### DOCUMENT EXTRACT
=== Begin Enclosure ===

Thursday, 25 February 2010

Other Authors

Sometimes there is nothing more disappointing than other authors.

I remember meeting one of my big heroes at a party very early in my career. He was a big man. Physically intimidating. To say that he was drunk was to make a colossal under-statement. He was positively deranged. His eyes were blood-shot, he was unshaven, his clothes were filthy and he looked as though he had been sleeping in the gutter for several days. His wife, a small and desparate-looking woman, kept clutching his arm in an effort to restrain him. Angrily he shook her off.

I have no idea what he was talking about but whatever it was, he was furious about it. He kept cursing and shaking his head like a dog that has just come out of the sea. Spittle flew from his lips as he struggled to enunciate the syllables. In one hand he held an empty beer bottle which he was brandishing like a weapon. The other hand he thrust into his pocket at regular intervals, to produce a silver hip flask from which he drank greedily.

It was my editor who had introduced us. Perhaps he thought I might calm the man down. He didn’t know me very well at the time or he might have realised that calming people down is not really my forte. On the contrary, I seem at times to exercise a kind of psychic induction on people who are already agitated. Perhaps because I am, myself, full of a pent up anger that goes back to my childhood and beyond. Inherited anger, that is how I think of it.

The Inebriated Author must have sensed this in me because he took to me immediately. Bending his face close to mine he muttered angrily about the ‘other bastards in the room’. He could see that I wasn’t like them. I was all right. But ‘those fuckers’. He straightened up and gazed defiantly around the room.

=== End Enclosure ===

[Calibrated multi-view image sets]
=== Begin Enclosure ===

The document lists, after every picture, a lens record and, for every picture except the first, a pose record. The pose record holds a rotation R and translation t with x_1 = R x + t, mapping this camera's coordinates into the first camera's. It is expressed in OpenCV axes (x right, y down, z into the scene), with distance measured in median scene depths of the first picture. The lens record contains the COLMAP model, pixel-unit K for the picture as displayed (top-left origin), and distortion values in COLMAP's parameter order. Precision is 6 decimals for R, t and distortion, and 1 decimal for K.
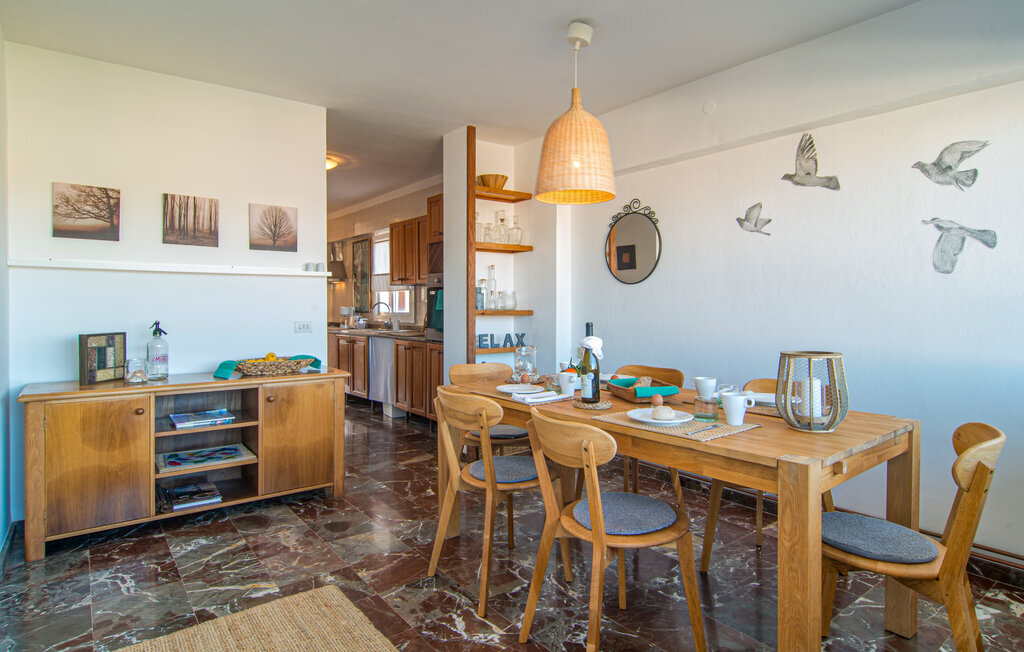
lens RADIAL K [[565.7, 0, 502.8], [0, 565.7, 316.0], [0, 0, 1]] dist [0.003086, 0.005568]
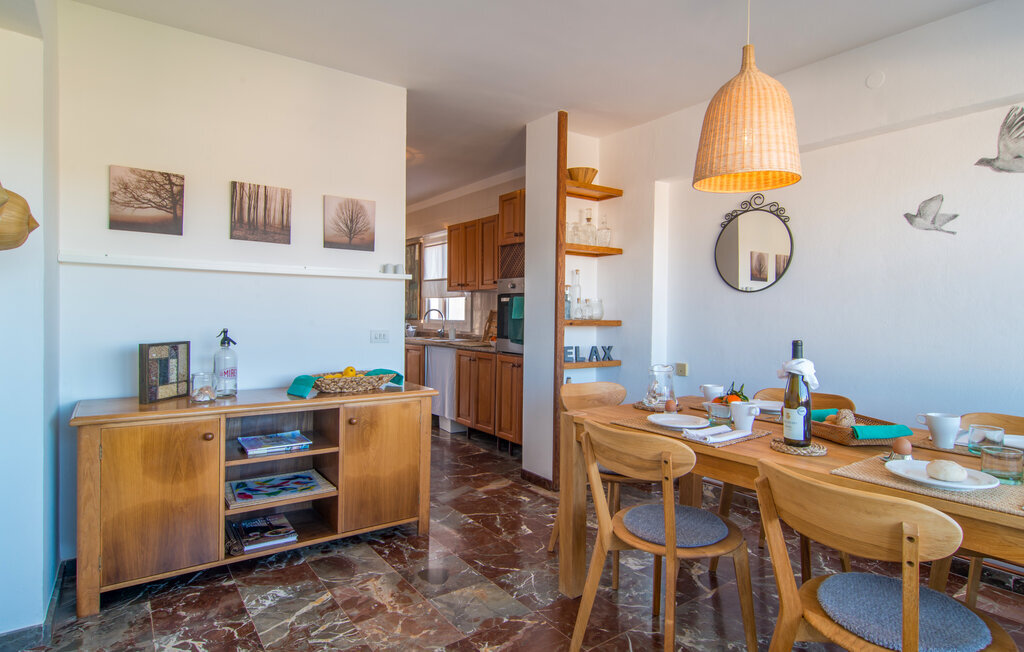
lens RADIAL K [[565.7, 0, 508.9], [0, 565.7, 326.6], [0, 0, 1]] dist [0.003086, 0.005568]
pose [[0.999239, 0.013143, -0.036737, -0.141001], [-0.012952, 0.999901, 0.005431, -0.004339], [0.036805, -0.004951, 0.999310, 0.150127]]
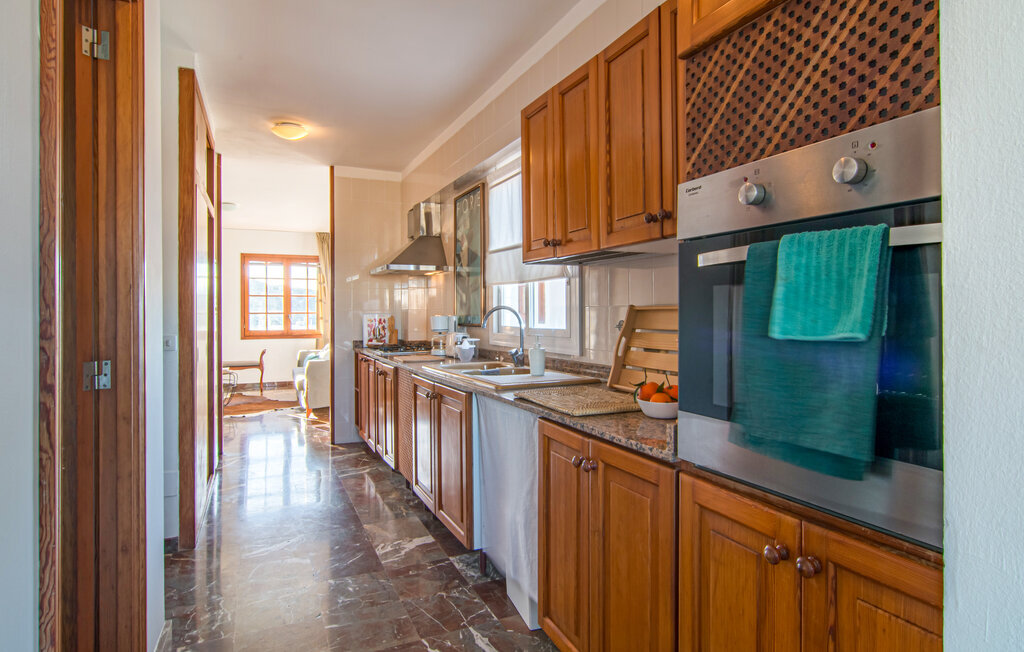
lens RADIAL K [[565.7, 0, 510.9], [0, 565.7, 320.6], [0, 0, 1]] dist [0.003086, 0.005568]
pose [[0.975654, -0.007064, -0.219201, -0.275580], [0.006895, 0.999975, -0.001539, -0.030075], [0.219207, -0.000010, 0.975678, 1.413113]]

=== End Enclosure ===

### LIST OF TASKS
A. Reproduce the stretch of the post on other authors from "Thursday, 25 February" through "shook her off.", replacing "drunk" with "intoxicated".
B. Indicate whether each statement agrees with the post on other authors, answering yes or no and quoting the deciding words: (i) the narrator's editor introduced the narrator to the author; (ii) the author was holding a full beer bottle; (iii) the author was clean-shaven.
The records bear no relation to the text.

### TASK RESPONSES
A.
Thursday, 25 February 2010

Other Authors

Sometimes there is nothing more disappointing than other authors.

I remember meeting one of my big heroes at a party very early in my career. He was a big man. Physically intimidating. To say that he was intoxicated was to make a colossal under-statement. He was positively deranged. His eyes were blood-shot, he was unshaven, his clothes were filthy and he looked as though he had been sleeping in the gutter for several days. His wife, a small and desparate-looking woman, kept clutching his arm in an effort to restrain him. Angrily he shook her off.

B.
(i) Yes: "It was my editor who had introduced us."
(ii) No: "In one hand he held an empty beer bottle"
(iii) No: "he was unshaven"